Jack Hutchings

Personal information
- Full name: John Henry Hutchings
- Born: 22 December 1882 Wellington, New Zealand
- Died: 6 May 1966 (aged 83) Wellington
- Batting: Right-handed
- Bowling: Slow

Domestic team information
- 1903/04–1924/25: Wellington

Career statistics
| Competition | First-class |
| Matches | 18 |
| Runs scored | 472 |
| Batting average | 18.15 |
| 100s/50s | 0/1 |
| Top score | 74* |
| Balls bowled | 1,126 |
| Wickets | 19 |
| Bowling average | 41.68 |
| 5 wickets in innings | 0 |
| 10 wickets in match | 0 |
| Best bowling | 4/102 |
| Catches/stumpings | 2/– |
- Source: Cricinfo, 10 February 2019

= Jack Hutchings =

New Zealand cricketer

John Henry Hutchings (22 December 1882 – 6 May 1966) was a cricketer who played first-class cricket for Wellington from 1903 to 1925.

Jack Hutchings played an important role in Wellington's first victory in the Plunket Shield, which gained them the title in 1918–19. Needing 225 to defeat Canterbury, Wellington were 188 for 8 when Hutchings went in to join Stan Brice.

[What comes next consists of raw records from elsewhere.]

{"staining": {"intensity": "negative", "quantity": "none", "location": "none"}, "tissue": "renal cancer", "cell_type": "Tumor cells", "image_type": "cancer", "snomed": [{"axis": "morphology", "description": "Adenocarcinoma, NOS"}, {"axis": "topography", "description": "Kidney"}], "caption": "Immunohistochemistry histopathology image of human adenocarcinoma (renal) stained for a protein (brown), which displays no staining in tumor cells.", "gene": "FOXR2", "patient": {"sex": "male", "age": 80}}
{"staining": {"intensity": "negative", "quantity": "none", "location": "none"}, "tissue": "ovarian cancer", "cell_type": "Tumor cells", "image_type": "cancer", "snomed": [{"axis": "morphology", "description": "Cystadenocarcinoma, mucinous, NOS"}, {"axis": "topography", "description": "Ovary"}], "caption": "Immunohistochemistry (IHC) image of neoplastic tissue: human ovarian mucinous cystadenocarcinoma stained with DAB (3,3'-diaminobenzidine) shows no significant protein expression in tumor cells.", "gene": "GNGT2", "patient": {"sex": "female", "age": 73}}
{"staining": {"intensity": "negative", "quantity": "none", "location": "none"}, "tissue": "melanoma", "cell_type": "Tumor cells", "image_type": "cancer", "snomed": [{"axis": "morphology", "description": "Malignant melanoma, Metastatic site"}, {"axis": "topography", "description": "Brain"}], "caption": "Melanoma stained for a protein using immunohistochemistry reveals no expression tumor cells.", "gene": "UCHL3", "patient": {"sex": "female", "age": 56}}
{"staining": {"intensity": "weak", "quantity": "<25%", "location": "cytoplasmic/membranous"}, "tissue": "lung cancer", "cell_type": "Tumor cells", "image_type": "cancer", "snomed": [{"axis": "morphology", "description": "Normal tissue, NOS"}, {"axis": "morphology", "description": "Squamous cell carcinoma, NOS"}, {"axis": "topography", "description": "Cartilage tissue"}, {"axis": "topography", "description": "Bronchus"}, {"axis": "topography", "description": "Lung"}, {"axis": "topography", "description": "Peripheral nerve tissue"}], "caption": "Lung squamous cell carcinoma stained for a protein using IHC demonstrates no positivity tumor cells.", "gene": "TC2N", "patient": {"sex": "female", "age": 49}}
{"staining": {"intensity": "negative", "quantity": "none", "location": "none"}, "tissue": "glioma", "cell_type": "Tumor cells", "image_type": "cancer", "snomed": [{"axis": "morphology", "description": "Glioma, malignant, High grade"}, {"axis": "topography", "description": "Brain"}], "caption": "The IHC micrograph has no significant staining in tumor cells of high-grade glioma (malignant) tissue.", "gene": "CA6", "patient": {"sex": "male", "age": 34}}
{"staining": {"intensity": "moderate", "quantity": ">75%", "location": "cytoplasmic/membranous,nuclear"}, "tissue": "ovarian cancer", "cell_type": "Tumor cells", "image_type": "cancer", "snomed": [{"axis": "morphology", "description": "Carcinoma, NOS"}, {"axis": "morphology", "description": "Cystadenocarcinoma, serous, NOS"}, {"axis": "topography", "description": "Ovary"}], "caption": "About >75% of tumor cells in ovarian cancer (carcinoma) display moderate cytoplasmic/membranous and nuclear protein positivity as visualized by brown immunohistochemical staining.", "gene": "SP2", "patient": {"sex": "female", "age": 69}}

Together they added the required runs, giving Wellington a narrow victory. He made his highest score of 74 not out later that season in similar circumstances, except this time Wellington lost. They needed 257 to beat Auckland and were 55 for 6 when he went to the wicket. With help from the tail-enders he took the score to 197 all out. He finished the 1918–19 season in second place in the national batting averages with 172 runs at an average of 57.33.

Apart from a few years in Auckland, when he played no first-class cricket, Hutchings spent most of his life in Wellington. His wife Grace died at their home in Wellington in October 1923. They had one son, also known as Jack, who married Dorothy Mason, daughter of the politician Rex Mason. Hutchings died in Wellington in May 1966, aged 83.